All entries are to be reproduced exactly; the pictures are to be omitted.

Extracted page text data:
________________

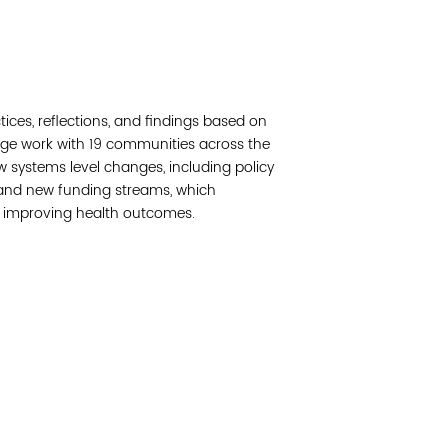
Read 
Join 
ctices, reflections, and findings based on
Post
nge work with 19 communities across the
ew systems level changes, including policy
Subm
 and new funding streams, which
f improving health outcomes.
Read 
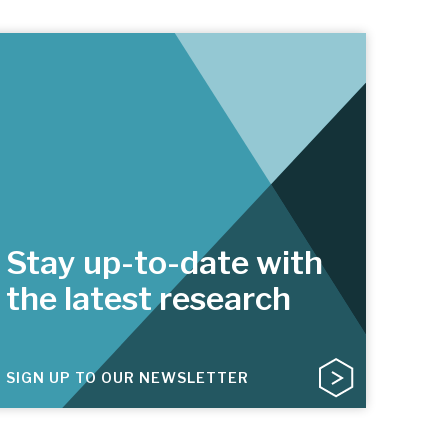
Stay up-to-date with
the latest research
SIGN UP TO OUR NEWSLETTER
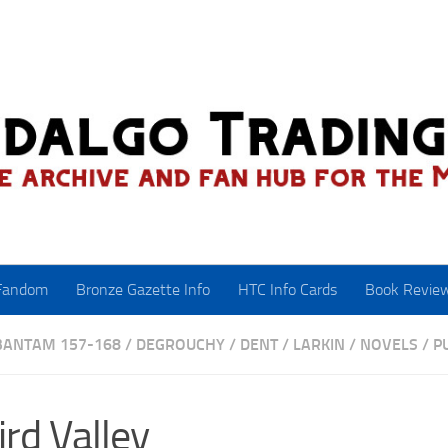
Fandom
Bronze Gazette Info
HTC Info Cards
Book Revie
BANTAM 157-168
/
DEGROUCHY
/
DENT
/
LARKIN
/
NOVELS
/
P
rd Valley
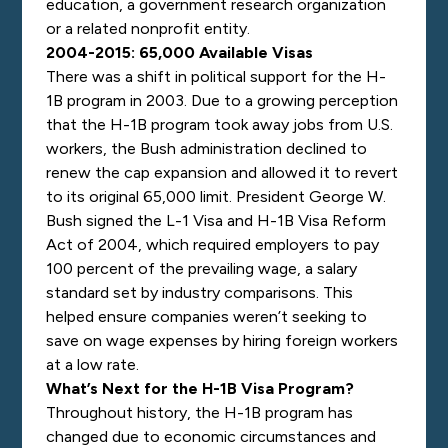
education, a government research organization
or a related nonprofit entity.
2004-2015: 65,000 Available Visas
There was a shift in political support for the H-
1B program in 2003. Due to a growing perception
that the H-1B program took away jobs from U.S.
workers, the Bush administration declined to
renew the cap expansion and allowed it to revert
to its original 65,000 limit. President George W.
Bush signed the L-1 Visa and H-1B Visa Reform
Act of 2004, which required employers to pay
100 percent of the prevailing wage, a salary
standard set by industry comparisons. This
helped ensure companies weren’t seeking to
save on wage expenses by hiring foreign workers
at a low rate.
What’s Next for the H-1B Visa Program?
Throughout history, the H-1B program has
changed due to economic circumstances and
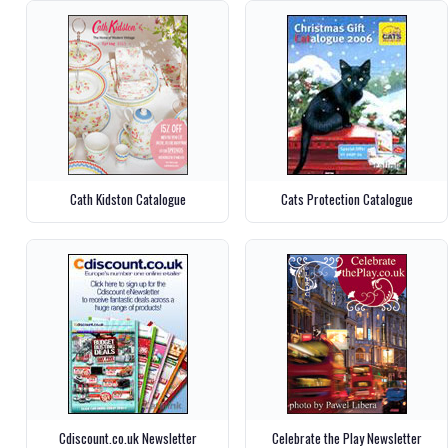
Cath Kidston Catalogue
Cats Protection Catalogue
Cdiscount.co.uk Newsletter
Celebrate the Play Newsletter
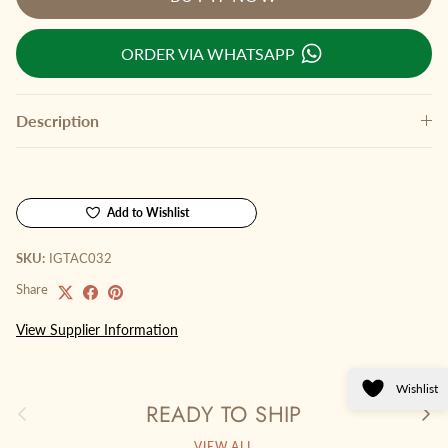
ORDER VIA WHATSAPP
Description
Add to Wishlist
SKU:
IGTAC032
Share
View Supplier Information
Wishlist
READY TO SHIP
Previous
Next
VIEW ALL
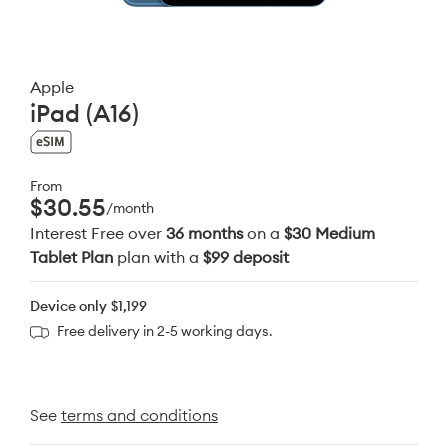
Apple
iPad (A16)
From
$30.55
/month
Interest Free over
36 months
on a
$30 Medium
Tablet Plan
plan with a
$99 deposit
Device only
$1,199
Free delivery in 2-5 working days.
See
terms and conditions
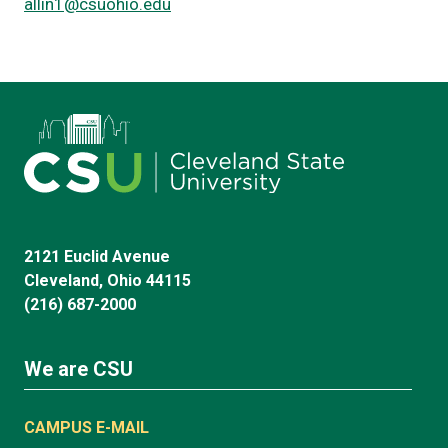
allin1@csuohio.edu
2121 Euclid Avenue
Cleveland, Ohio 44115
(216) 687-2000
We are CSU
CAMPUS E-MAIL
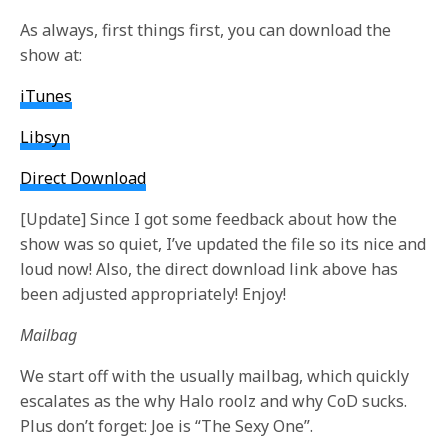
As always, first things first, you can download the
show at:
iTunes
Libsyn
Direct Download
[
Update
] Since I got some feedback about how the
show was so quiet, I’ve updated the file so its nice and
loud now! Also, the direct download link above has
been adjusted appropriately! Enjoy!
Mailbag
We start off with the usually mailbag, which quickly
escalates as the why Halo roolz and why CoD sucks.
Plus don’t forget: Joe is “The Sexy One”.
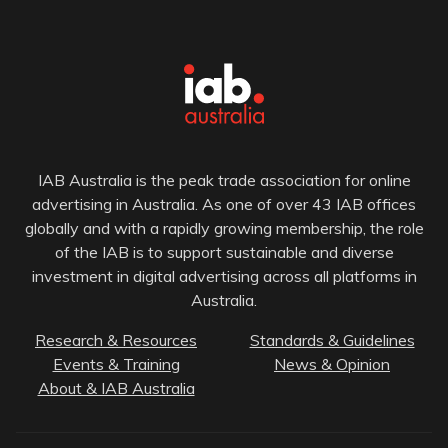
IAB Australia is the peak trade association for online
advertising in Australia. As one of over 43 IAB offices
globally and with a rapidly growing membership, the role
of the IAB is to support sustainable and diverse
investment in digital advertising across all platforms in
Australia.
Research & Resources
Standards & Guidelines
Events & Training
News & Opinion
About & IAB Australia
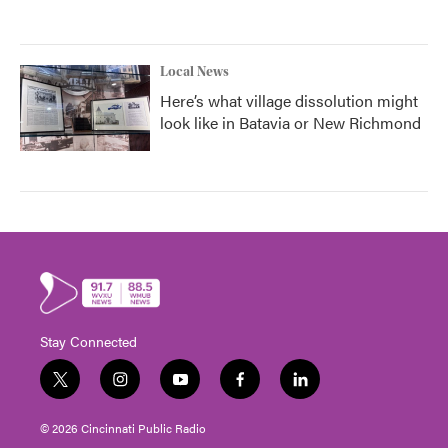
Local News
Here’s what village dissolution might
look like in Batavia or New Richmond
Stay Connected
t
i
y
f
l
w
n
o
a
i
i
s
u
c
n
© 2026 Cincinnati Public Radio
t
t
t
e
k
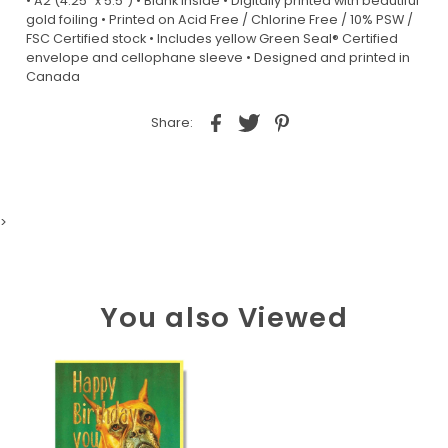
• A2 (4.25” x 5.5”) • Blank inside • Digitally printed with beautiful
gold foiling • Printed on Acid Free / Chlorine Free / 10% PSW /
FSC Certified stock • Includes yellow Green Seal® Certified
envelope and cellophane sleeve • Designed and printed in
Canada
Share:
>
You also Viewed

________________

#### Completed exercise:
Read 
Join 
ctices, reflections, and findings based on
Post
nge work with 19 communities across the
ew systems level changes, including policy
Subm
 and new funding streams, which
f improving health outcomes.
Read 
Stay up-to-date with
the latest research
SIGN UP TO OUR NEWSLETTER
Fandom
Bronze Gazette Info
HTC Info Cards
Book Revie
BANTAM 157-168
/
DEGROUCHY
/
DENT
/
LARKIN
/
NOVELS
/
P
rd Valley
education, a government research organization
or a related nonprofit entity.
2004-2015: 65,000 Available Visas
There was a shift in political support for the H-
1B program in 2003. Due to a growing perception
that the H-1B program took away jobs from U.S.
workers, the Bush administration declined to
renew the cap expansion and allowed it to revert
to its original 65,000 limit. President George W.
Bush signed the L-1 Visa and H-1B Visa Reform
Act of 2004, which required employers to pay
100 percent of the prevailing wage, a salary
standard set by industry comparisons. This
helped ensure companies weren’t seeking to
save on wage expenses by hiring foreign workers
at a low rate.
What’s Next for the H-1B Visa Program?
Throughout history, the H-1B program has
changed due to economic circumstances and
Cath Kidston Catalogue
Cats Protection Catalogue
Cdiscount.co.uk Newsletter
Celebrate the Play Newsletter
ORDER VIA WHATSAPP
Description
Add to Wishlist
SKU:
IGTAC032
Share
View Supplier Information
Wishlist
READY TO SHIP
Previous
Next
VIEW ALL
Apple
iPad (A16)
From
$30.55
/month
Interest Free over
36 months
on a
$30 Medium
Tablet Plan
plan with a
$99 deposit
Device only
$1,199
Free delivery in 2-5 working days.
See
terms and conditions
allin1@csuohio.edu
2121 Euclid Avenue
Cleveland, Ohio 44115
(216) 687-2000
We are CSU
CAMPUS E-MAIL
As always, first things first, you can download the
show at:
iTunes
Libsyn
Direct Download
[
Update
] Since I got some feedback about how the
show was so quiet, I’ve updated the file so its nice and
loud now! Also, the direct download link above has
been adjusted appropriately! Enjoy!
Mailbag
We start off with the usually mailbag, which quickly
escalates as the why Halo roolz and why CoD sucks.
Plus don’t forget: Joe is “The Sexy One”.
IAB Australia is the peak trade association for online
advertising in Australia. As one of over 43 IAB offices
globally and with a rapidly growing membership, the role
of the IAB is to support sustainable and diverse
investment in digital advertising across all platforms in
Australia.
Research & Resources
Standards & Guidelines
Events & Training
News & Opinion
About & IAB Australia
Local News
Here’s what village dissolution might
look like in Batavia or New Richmond
Stay Connected
t
i
y
f
l
w
n
o
a
i
i
s
u
c
n
© 2026 Cincinnati Public Radio
t
t
t
e
k
• A2 (4.25” x 5.5”) • Blank inside • Digitally printed with beautiful
gold foiling • Printed on Acid Free / Chlorine Free / 10% PSW /
FSC Certified stock • Includes yellow Green Seal® Certified
envelope and cellophane sleeve • Designed and printed in
Canada
Share:
>
You also Viewed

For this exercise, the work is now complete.